You can also limit the billing to $25/month by using the Flame plan, and if there is anything unclear in your bill, you can always contact Firebase support for help.
Regarding your second question, a read occurs any time a client gets data from a document. Remember, only the documents that are retrieved are counted - Cloud Firestore does searching through indexes, not the documents themselves.
By using subcollections, you can still retrieve data from a single document, which will count only as 1 read, or you can use a collection group query that will retrieve all the documents within the subcollection, counting into multiple reads depending on the amount of documents (in the example you put, it would be 10x10 = 100).
Firebase's Cloud Firestore gives you limits on the number of document writes and reads (and deletes). For example, the spark plan (free) allows 50K reads and 20k writes a day.
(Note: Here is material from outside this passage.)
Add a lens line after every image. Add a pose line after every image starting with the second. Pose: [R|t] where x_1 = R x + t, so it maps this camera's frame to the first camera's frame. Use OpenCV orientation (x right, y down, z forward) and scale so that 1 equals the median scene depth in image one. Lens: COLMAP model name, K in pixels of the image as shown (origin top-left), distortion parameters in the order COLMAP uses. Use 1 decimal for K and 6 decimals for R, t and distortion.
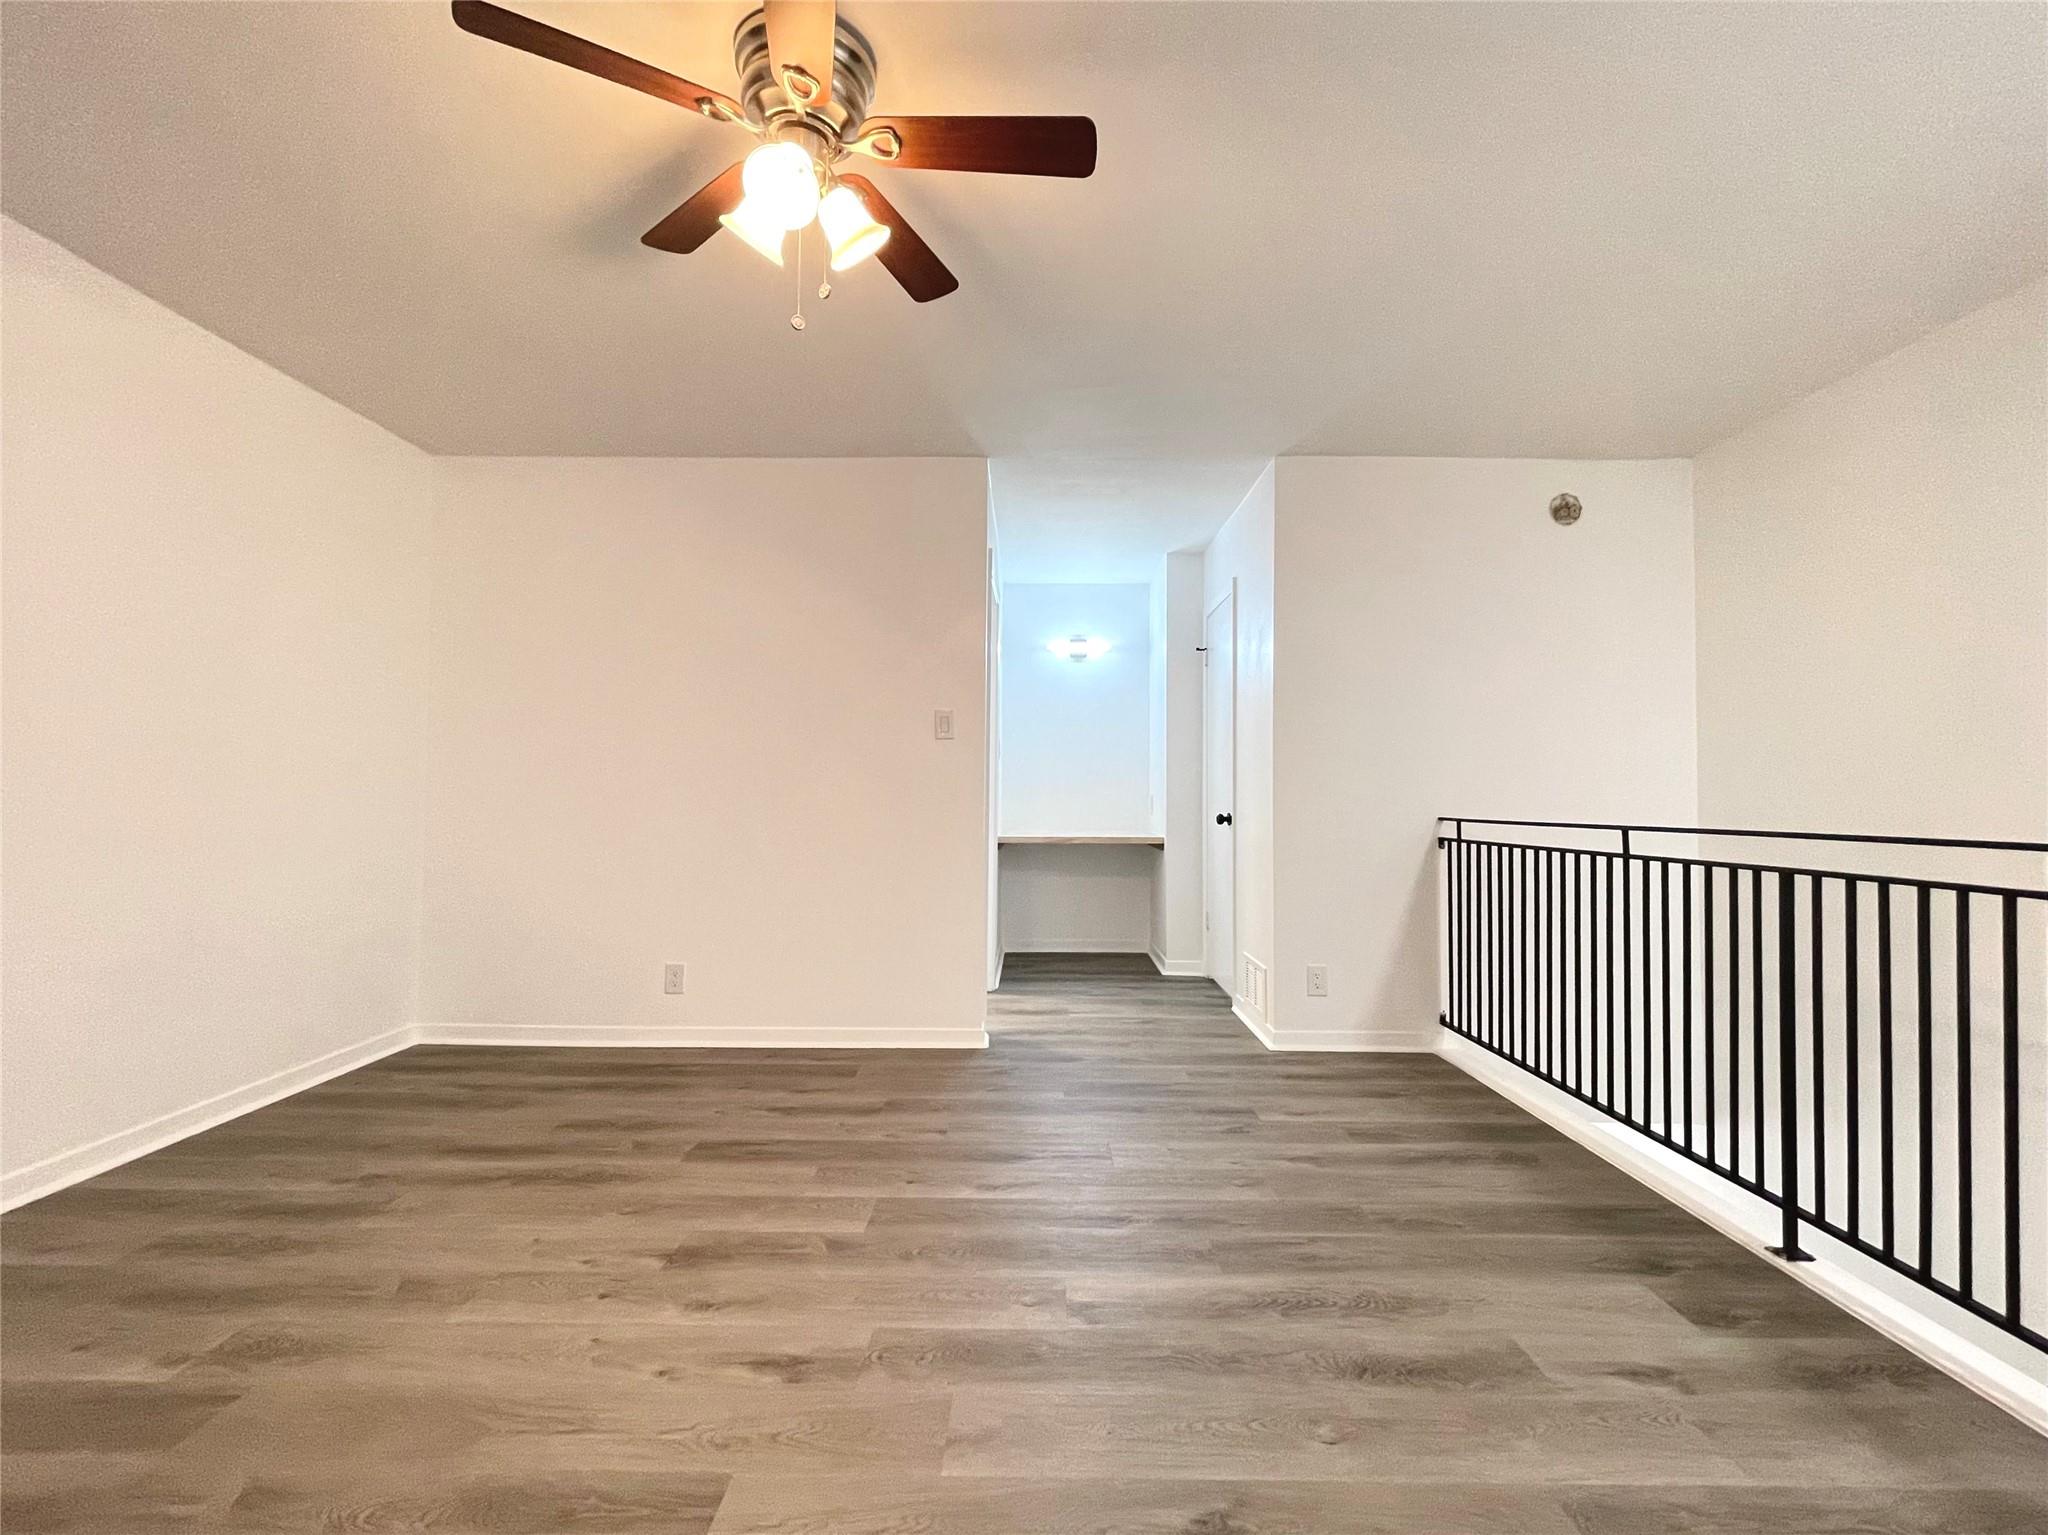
lens RADIAL K [[868.6, 0, 1019.8], [0, 868.6, 778.4], [0, 0, 1]] dist [-0.001142, 0.000996]
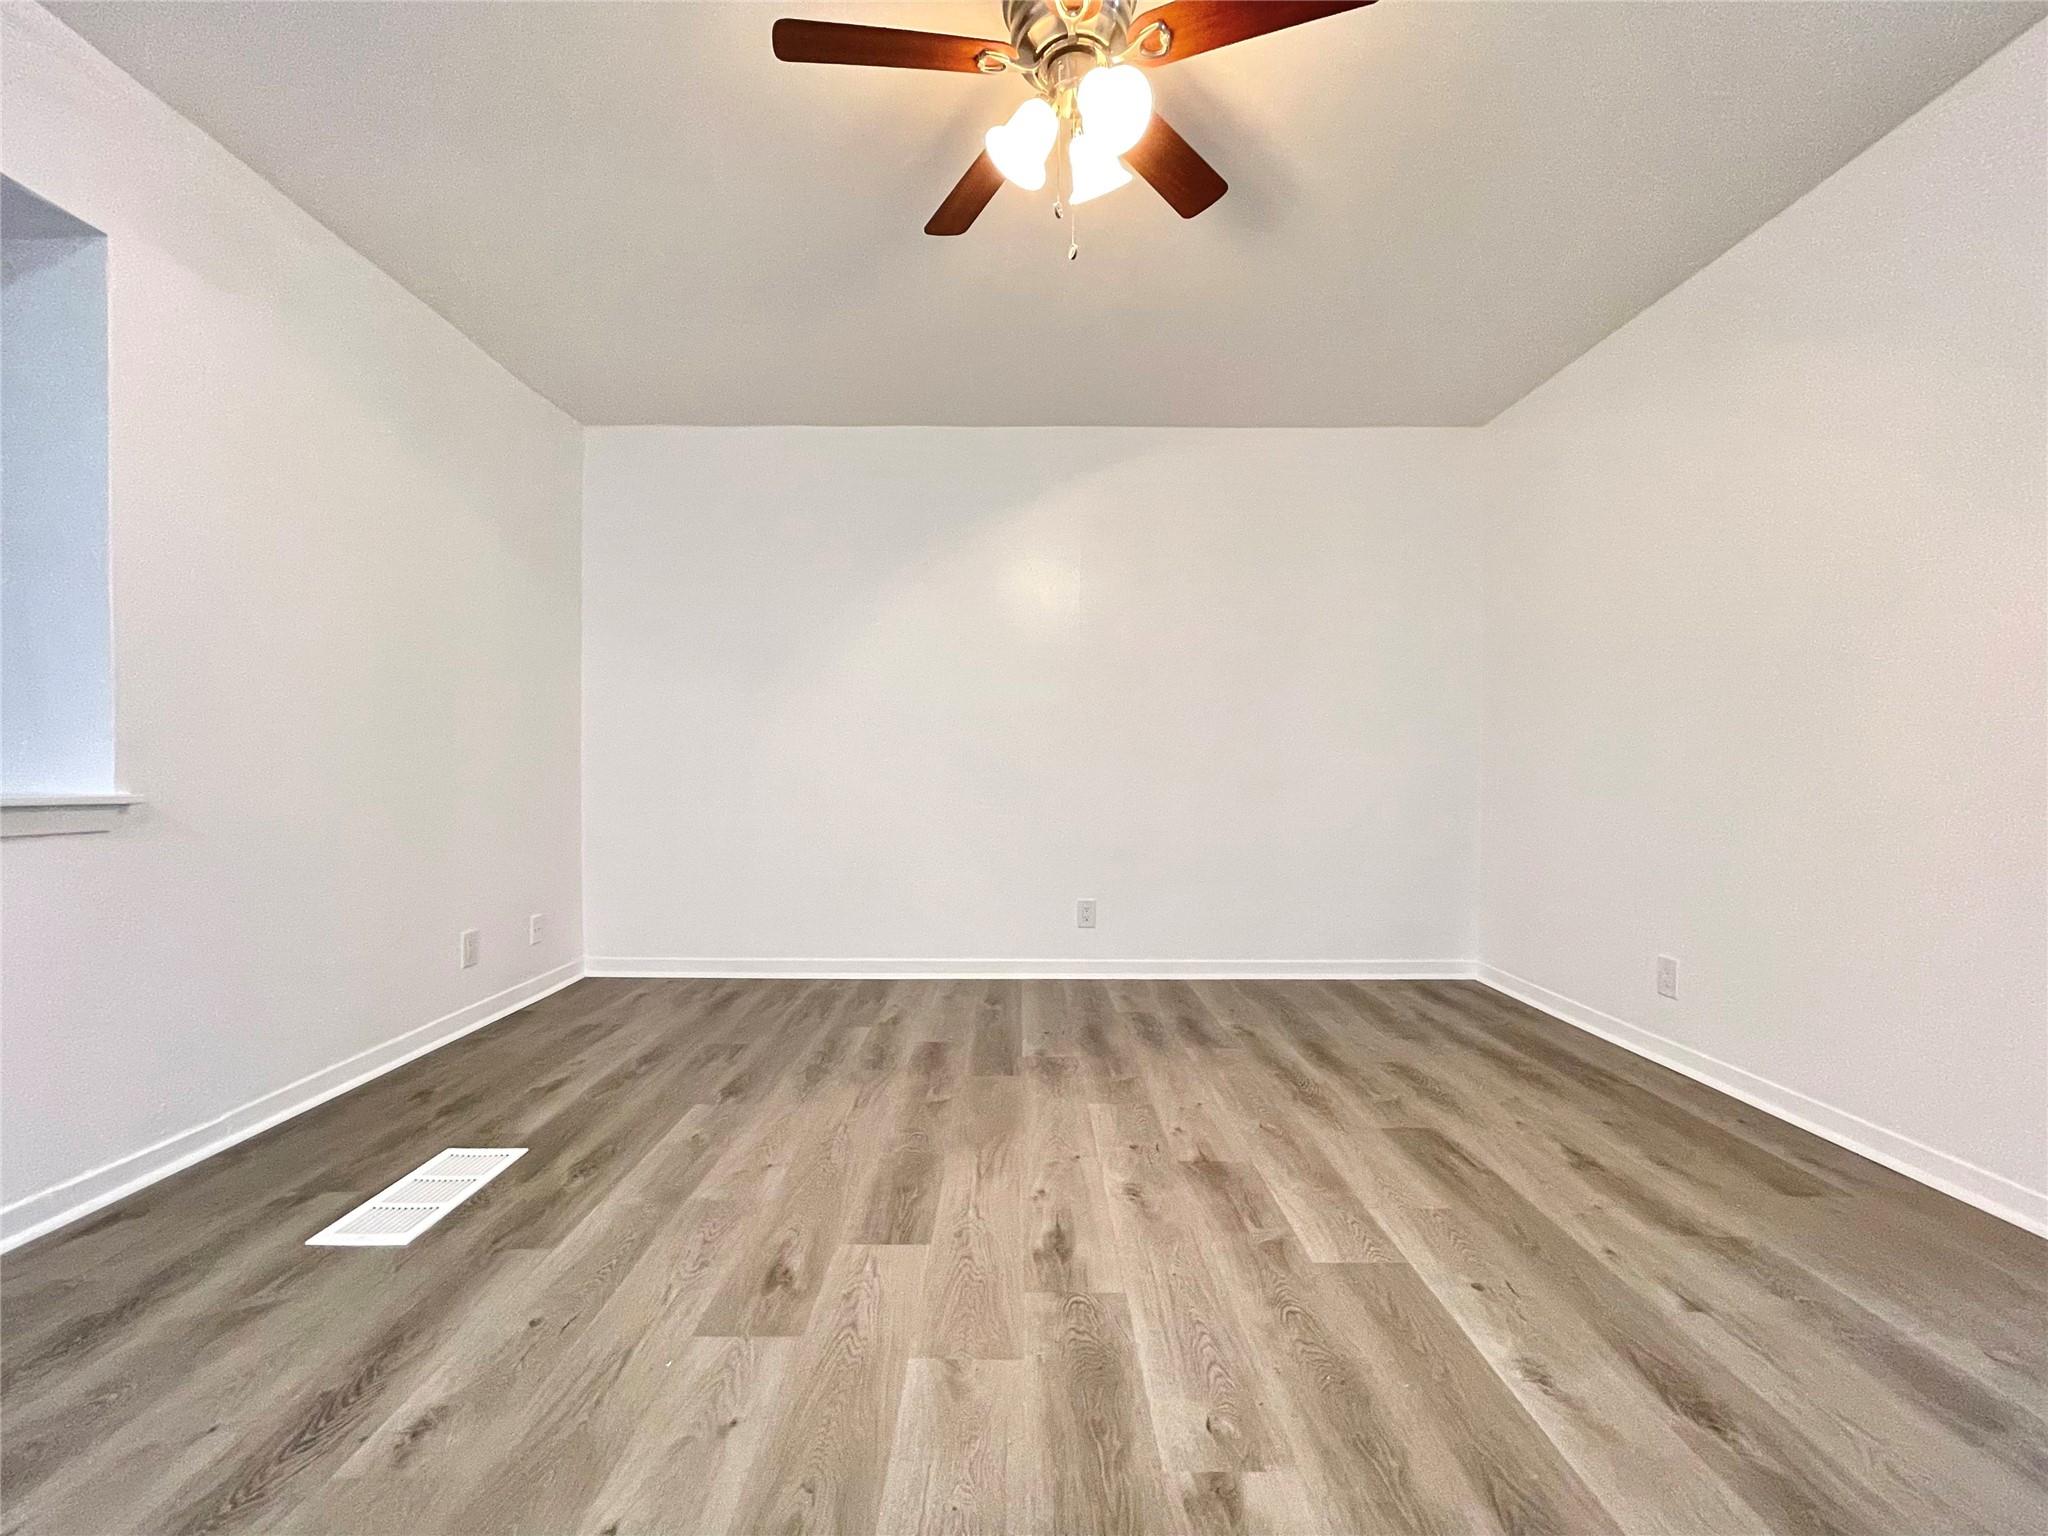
lens RADIAL K [[846.7, 0, 1023.9], [0, 846.7, 714.6], [0, 0, 1]] dist [-0.001788, 0.000033]
pose [[0.010198, -0.069581, -0.997524, 0.469194], [0.015720, 0.997464, -0.069416, 0.054247], [0.999824, -0.014973, 0.011266, 0.551416]]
Estimating how many writes and reads is obviously important when developing an app, as you will want to know the potential costs incurred.
Part of this estimation is knowing exactly what counts as a document read/write. This part is somewhat unclear from searching online.
One document can contain many different fields, so if an app is designed such that user actions done through a session require the fields within a single document to be updated, would it be cost-efficient to update all the fields in one single document write at the end of the session, rather than writing the document every single the user wants to update one field?
Similarly, would it not make sense to read the document once at the start of a session, getting the values of all fields, rather than reading them when each is needed?
I appreciate that method will lead to the user seeing slightly out-of-date field values, and the database not being updated admittedly, but if such things aren't too much of a concern to you, couldn't such a method reduce you reads/writes by a large factor?
This all depends on what counts as a document write/read (does writing 20 fields within the same document in one go count as 20 writes?).
The cost of a write operation has no bearing on the number of fields you write. It's purely based on the number of times you call update() or set() on a document reference, weither independently, in a transaction, or in a batch.
If you choose to write each N fields using N separate updates, then you will be charged N writes. If you choose to write N fields using 1 update, then you will be charged 1 write.